Here is what Professor Brian Cox, a particle physicist at the University of Manchester and popular interpreter of science, has to say about those who ridicule or ignore scientific consensus.
Imagine that we’re flying on a plane, and imagine that the passengers decide that they think they can fly the plane better than the captain. So they say ‘come on, we’ve had a vote and we all think that it’s our right as a citizen to land this plane rather than you. It doesn’t matter that you’ve studied it for 20 years
Do you want to be on that plane? I certainly don’t.

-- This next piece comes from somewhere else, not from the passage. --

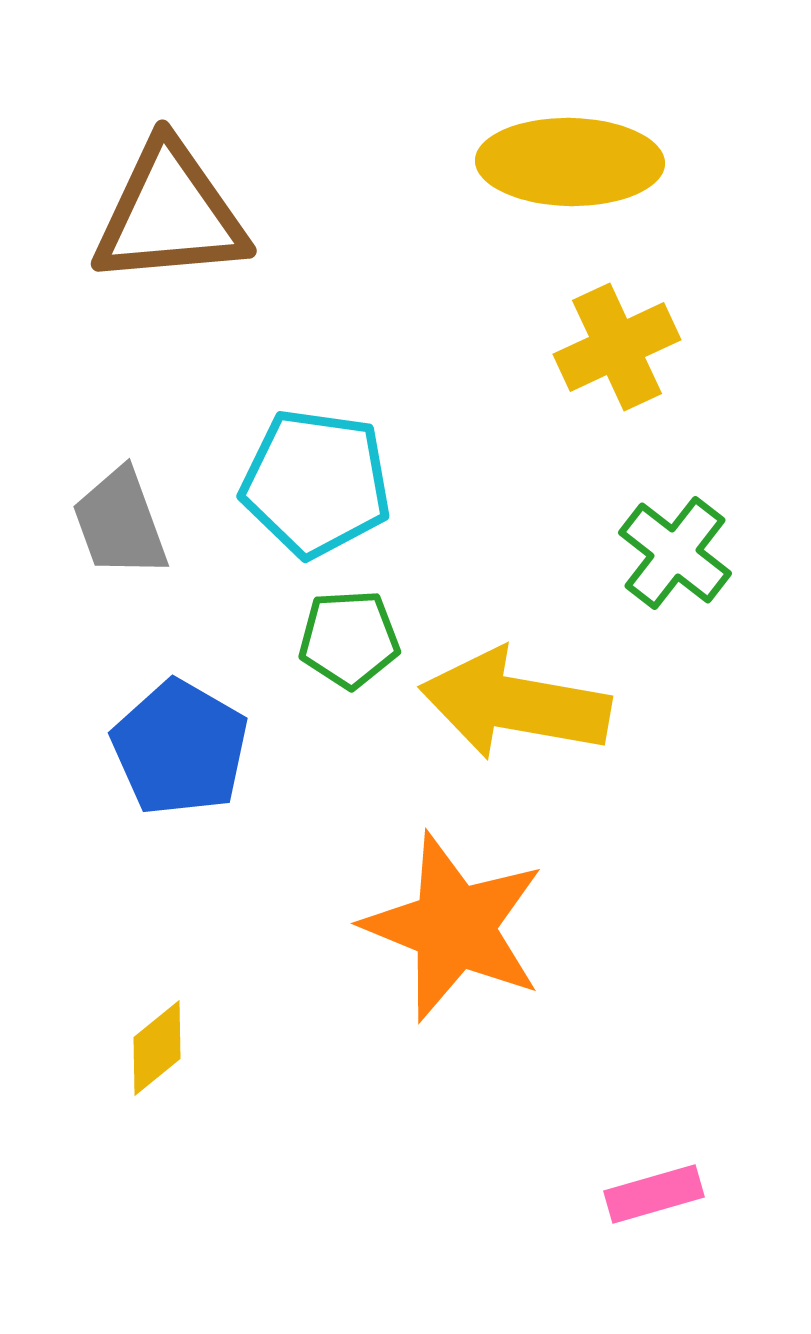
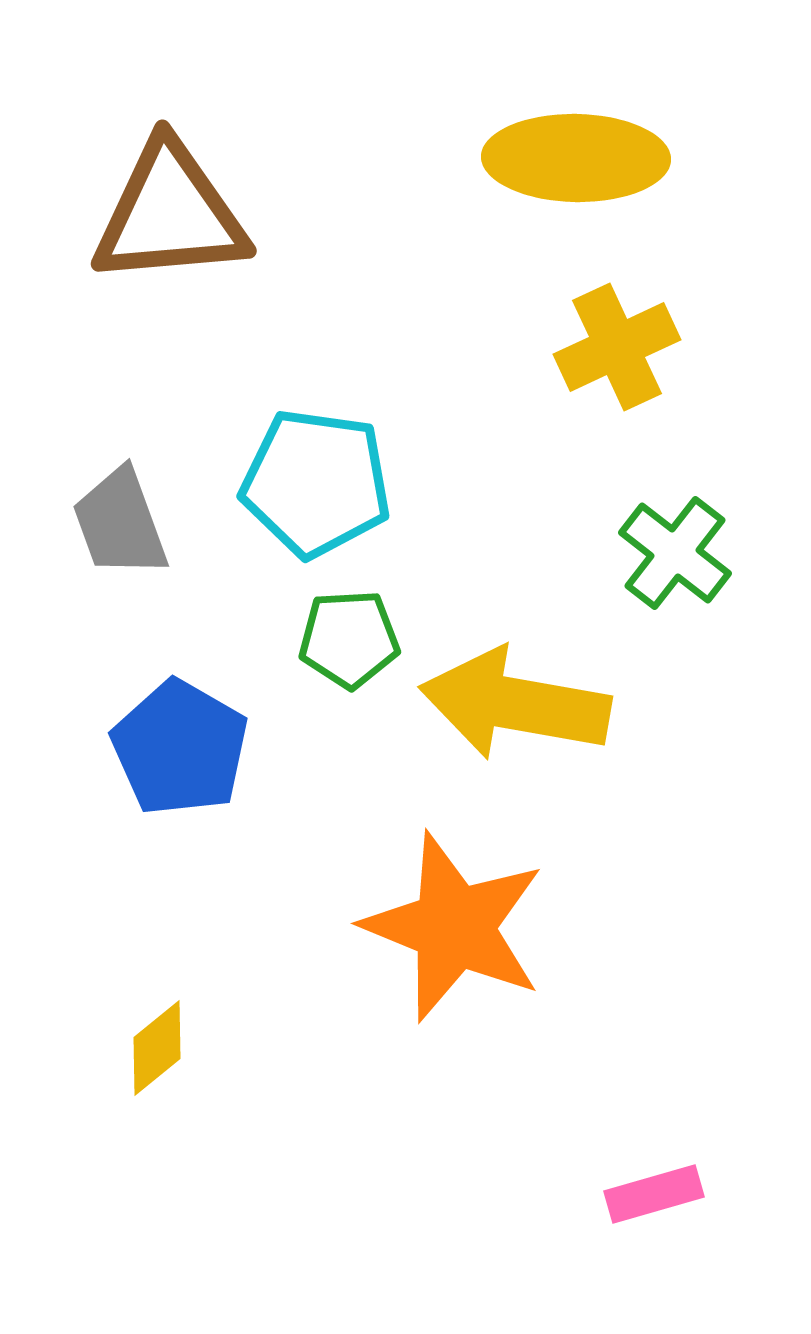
yellow ellipse: moved 6 px right, 4 px up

Any regular reader will know that I am rarely effusive on the qualities of scientists. I have doubts over the quality of research and the peer-review process that is supposed to maintain it. I question the training of future researchers and lament a seemingly pervasive misunderstanding of inference. The bunkers that scientists hide in restrict their worldview and too often the tug of opinion overrides objectivity.
But these are nuanced gripes of the middle aged.
I have never doubted the core of what science is and does. Any foibles are just that. Even modestly applied, the scientific method builds knowledge and understanding of everything from rockets to growing rocket. Without it we would still be hunting and gathering.
The captain of the plane may not be the greatest pilot on earth but I ‘d rather he have the controls than the elected nominee from random passengers.
Anyone who agrees should have a polite conversation with those who are comfortable that the $5 billion a year US Environmental Protection Agency has a budget cut of 30% whilst the US defence budget goes up by $50 billion, a 10% increase.